Explicitly set the variable to null, and the constant pool gets two additional entries: a CONSTANT_Fieldref_info, and an associated CONSTANT_NameAndType_info entry that links the existing entries for the field's name and type. Initialize the field via the BigDecimal constructor, or invoke a method on the instance, and the expected CONSTANT_Class_info appears.

At first glance, this behavior seems like a WTF: you're clearly referencing BigDecimal, so why doesn't the constant pool reflect that fact? But if you think about how the JVM loads classes, it seems less a WTF and more a premature optimization … and also a reminder that every computer system carries with it the constraints present at its birth. Java was born in 1996, in a world where 256 Mb of RAM was a “workstation-class” machine, and CPU cycles were precious. Today, of course, there's more CPU/RAM in an obsolete smartphone.

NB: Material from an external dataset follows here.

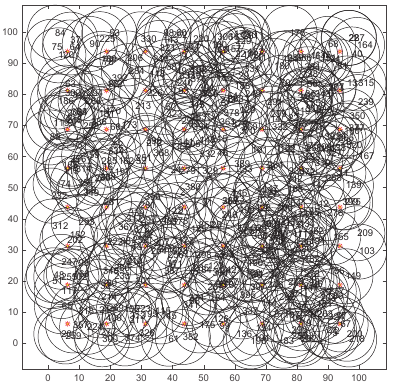
Figure 8. Distribution of 400 random nodes and 64 monitoring target points.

To preserve memory and cycles, the JVM loads classes on an as-needed basis, nominally starting with the class holding your main() method (but see below). In order to initialize your class, the JVM will have to load its superclass and any interfaces, as well as any classes referenced in static initializers. But it doesn't have to load classes that are only referenced by member variables, because those classes won't get used until the member variable is first accessed — which might not ever happen. Even if you construct an instance of the class, there's no reason to load the class: the member variable is simply a few bytes in the instance that has been initialized to null. You don't need to load the class until you actually invoke a method on it.*

I said a premature optimization, but that's not right. The JDK has a lot of built-in classes: over 17,000 in rt.jar for JDK 1.6. You don't want to load all of them for every program, because only a relative few of them will ever be used. But one would think that, as machines became more capable, the Java compiler might add CONSTANT_Class_info entries for every referenced class, and the JVM might choose to preload those classes; the JVM spec doesn't say they couldn't. The JVM development team took a somewhat different approach, however, and decided to preload a bunch of “commonly used” classes. From a performance perspective, that no doubt makes more sense.

But for someone writing a dependency analyzer, it's a royal pain, unless you confine yourself to dependencies that are actually used.


* If you want to see classloading in action, start the JVM with the -XX:+TraceClassLoading flag. If you do this with the example program, you'll see the pre-loads, with the program class near the end. If you uncomment the assignment statement, you'll see that BigDecimal is loaded during the call to method foo().